Dominic Raab, the UK foreign secretary, on Monday said the UK would no longer extradite anyone to Hong Kong after China imposed a contested security law there which has already seen hundreds of pro-democracy protestors arrested. He also said the UK would stop selling arms to Hong Kong.
China's ambassador to the UK Liu Xiaoming responded by saying that the UK had "blatantly interfered in China's internal affairs" and threatened unspecified consequences.
Chinese Communist Party officials indicated last week that Beijing could respond by placing economic sanctions on British firms which operate in China, including Jaguar Land Rover and GlaxoSmithKline.
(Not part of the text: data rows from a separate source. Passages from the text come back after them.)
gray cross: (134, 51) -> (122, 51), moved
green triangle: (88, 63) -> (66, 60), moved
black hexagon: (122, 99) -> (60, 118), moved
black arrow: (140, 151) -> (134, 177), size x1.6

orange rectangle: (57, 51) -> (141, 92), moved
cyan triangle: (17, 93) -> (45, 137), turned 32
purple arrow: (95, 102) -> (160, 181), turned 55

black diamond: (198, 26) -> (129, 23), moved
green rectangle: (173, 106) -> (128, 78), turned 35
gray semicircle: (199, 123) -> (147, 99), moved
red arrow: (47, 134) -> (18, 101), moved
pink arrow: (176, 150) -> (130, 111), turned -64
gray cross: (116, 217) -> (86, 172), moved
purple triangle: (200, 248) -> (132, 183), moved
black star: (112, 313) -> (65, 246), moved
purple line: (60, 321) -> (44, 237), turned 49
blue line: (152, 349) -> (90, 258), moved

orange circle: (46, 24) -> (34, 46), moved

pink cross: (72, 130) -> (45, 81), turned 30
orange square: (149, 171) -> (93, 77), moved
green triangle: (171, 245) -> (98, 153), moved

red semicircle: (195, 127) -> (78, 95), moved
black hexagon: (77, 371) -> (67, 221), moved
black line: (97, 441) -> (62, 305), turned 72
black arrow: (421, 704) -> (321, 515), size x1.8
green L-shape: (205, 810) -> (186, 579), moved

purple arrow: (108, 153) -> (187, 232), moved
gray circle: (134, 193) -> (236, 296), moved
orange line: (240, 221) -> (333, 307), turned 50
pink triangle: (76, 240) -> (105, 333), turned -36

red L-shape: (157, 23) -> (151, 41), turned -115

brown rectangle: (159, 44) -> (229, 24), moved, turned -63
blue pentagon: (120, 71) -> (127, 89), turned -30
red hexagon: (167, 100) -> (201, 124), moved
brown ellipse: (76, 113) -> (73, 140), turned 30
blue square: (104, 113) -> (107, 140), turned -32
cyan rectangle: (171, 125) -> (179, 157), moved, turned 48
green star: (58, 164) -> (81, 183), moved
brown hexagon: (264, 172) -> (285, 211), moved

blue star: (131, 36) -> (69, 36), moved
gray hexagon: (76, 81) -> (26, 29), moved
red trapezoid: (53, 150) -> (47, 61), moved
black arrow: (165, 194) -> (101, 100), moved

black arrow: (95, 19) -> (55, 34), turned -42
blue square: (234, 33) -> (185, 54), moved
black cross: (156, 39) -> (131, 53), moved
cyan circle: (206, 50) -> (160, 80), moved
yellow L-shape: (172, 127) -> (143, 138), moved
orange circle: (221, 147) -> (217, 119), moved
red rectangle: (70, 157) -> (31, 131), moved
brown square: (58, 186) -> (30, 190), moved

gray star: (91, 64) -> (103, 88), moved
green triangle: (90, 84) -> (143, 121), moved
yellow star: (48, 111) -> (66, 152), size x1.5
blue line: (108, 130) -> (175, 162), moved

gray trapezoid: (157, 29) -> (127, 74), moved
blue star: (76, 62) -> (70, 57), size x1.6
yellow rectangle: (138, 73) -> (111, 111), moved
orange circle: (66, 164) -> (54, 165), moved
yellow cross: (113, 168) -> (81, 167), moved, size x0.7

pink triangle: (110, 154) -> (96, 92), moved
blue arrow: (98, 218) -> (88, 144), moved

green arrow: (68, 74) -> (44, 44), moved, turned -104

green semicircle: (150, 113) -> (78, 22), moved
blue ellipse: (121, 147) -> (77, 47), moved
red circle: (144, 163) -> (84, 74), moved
The escalation in tensions comes as Mike Pompeo, the US secretary of state, arrived in London to discuss issues including how to counter China's growing economic and diplomatic power.
Last week, Johnson said he would ban Huawei equipment from the UK's 5G network amid concerns that the tech giant shares information with the Chinese state. Boris Johnson has also angered China by offering visas to 3 million Hong Kong residents amid concerns over the new security law.
"We welcome news that the UK will prohibit new purchases of 5G equipment from Huawei and phase out existing Huawei equipment from its 5G telecommunications networks," said the US State Department in a statement about Pompeo's visit to London.
"The UK made this important decision to protect its national security interests, just as countries around the world are doing."
"Allowing untrusted, high-risk vendors, such as Huawei, into any part of 5G networks makes critical systems vulnerable to disruption, manipulation, and espionage, and puts sensitive government, commercial, and personal information at risk."